1 Reply Latest reply: Sep 8, 2017 8:09 AM by Marcus Sommer RSS

    Loading a lot of data incremental with deletion (1 bill rows +)

    Freddy Baardsen

      Hello,

       

      I am currently working on an application for Qlik sense server, however I got some technical issues / architecture to figure out.

       

      We got an application today, where our customers can create a new project, set different parameters,  calculate the project and get loads of statistical data as output. The output consists of X datasets.

       

      The sum of the output for each project can be between 2-10 million rows - extremely detailed data.

       

      After a project is ran to completion in the application, it has to be in qlik sense within minutes.

       

      The application got approx 1500 projects  today, it grows with 10-15 new projects each day.

       

      Each customer can "recalculate" any project: The old data in qlik has to be replaced by the new
      Each customer can delete any project at a given time: The project has to be deleted in Qlik sense
      New project data must be in Qlik sense within minutes.

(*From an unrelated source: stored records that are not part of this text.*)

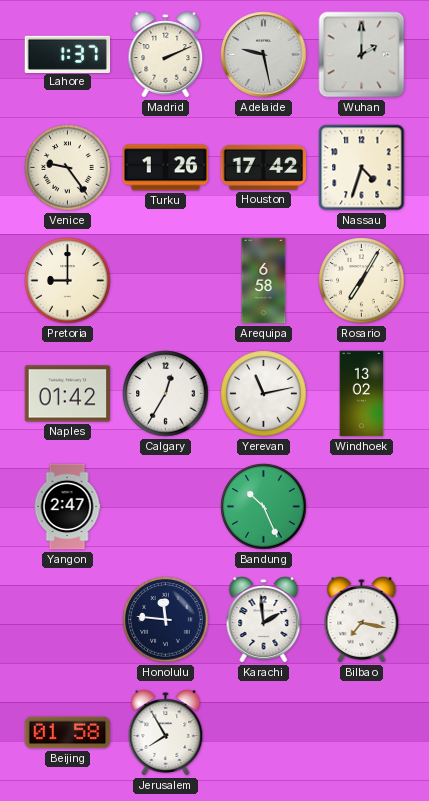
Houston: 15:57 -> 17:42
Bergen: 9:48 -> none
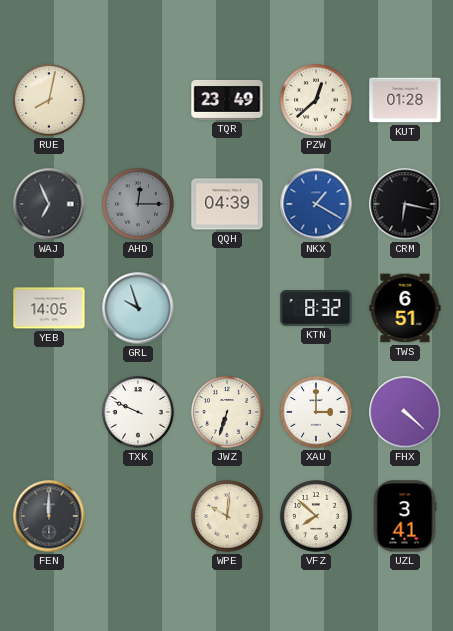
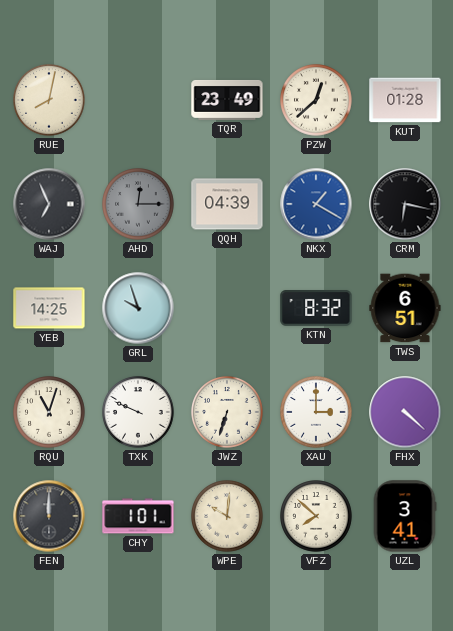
YEB: 14:05 -> 14:25
RQU: none -> 11:03
CHY: none -> 1:01
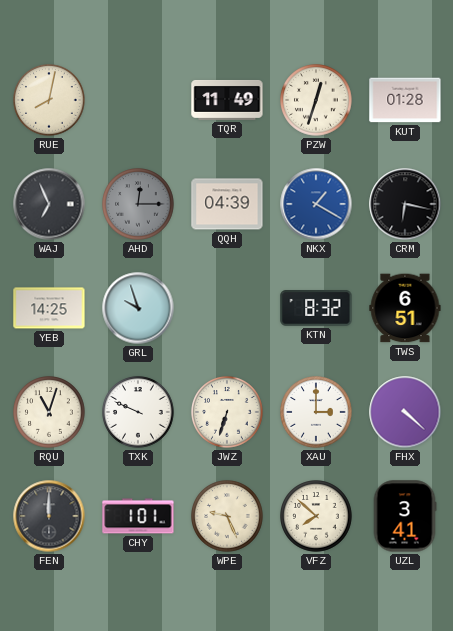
TQR: 23:49 -> 11:49
PZW: 12:38 -> 12:33
WPE: 10:01 -> 9:26
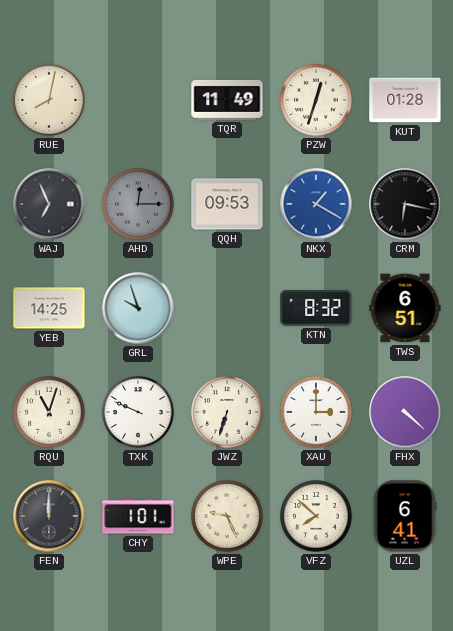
QQH: 04:39 -> 09:53
UZL: 3:41 -> 6:41
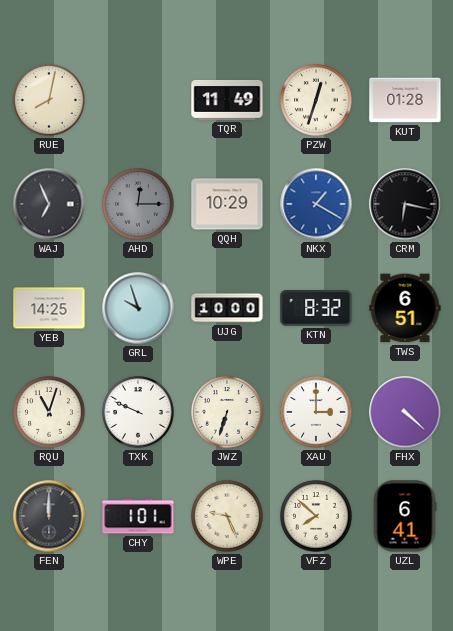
QQH: 09:53 -> 10:29
UJG: none -> 10:00
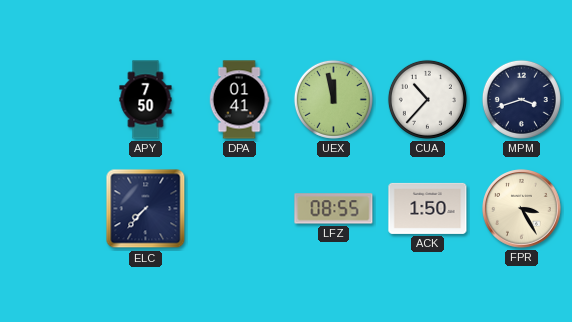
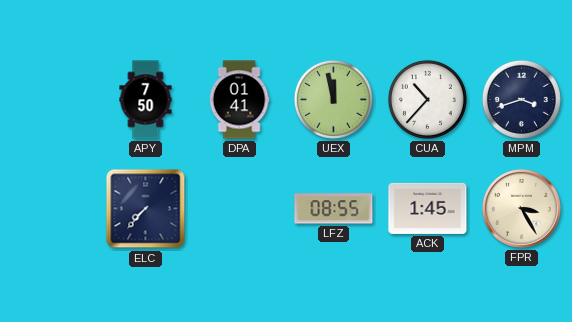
ACK: 1:50 -> 1:45
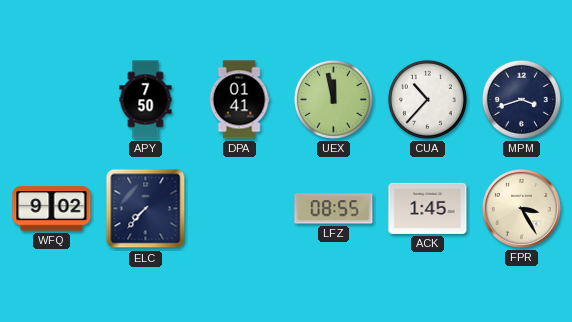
WFQ: none -> 9:02
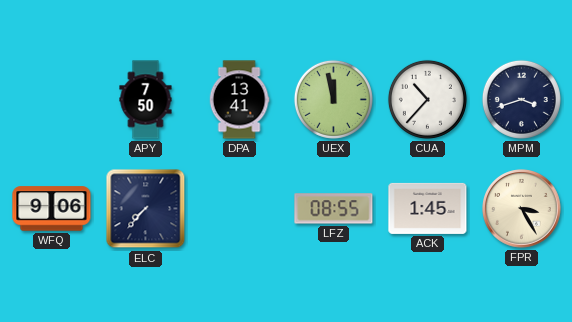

      I have created a service for extracting all the data from our application, the problem is how I load this data into qlik sense, taken into account that projects can get new data or be deleted.

       

      I have tried MongoDB and it works fine with the whole incremental process, including deletion of changed/deleted projects, but as the size of the collections grows the load time is very slow.  I have tried the Qlik connector and the official connector. The official connector was a bit faster than the Qlik Mongo Connector. Load 200-300k rows / sec.

       

      I have also tried with flat files, which is fast, but I have no way to delete projects here. Load 4 mill rows / sec.

       

      What is the best strategy to implement? The data can get into billions rows quite easily, and the data can be changed/deleted anytime by the customer.

       

      Would it be better to "split" the data into different apps for each customer? So each load would be less data?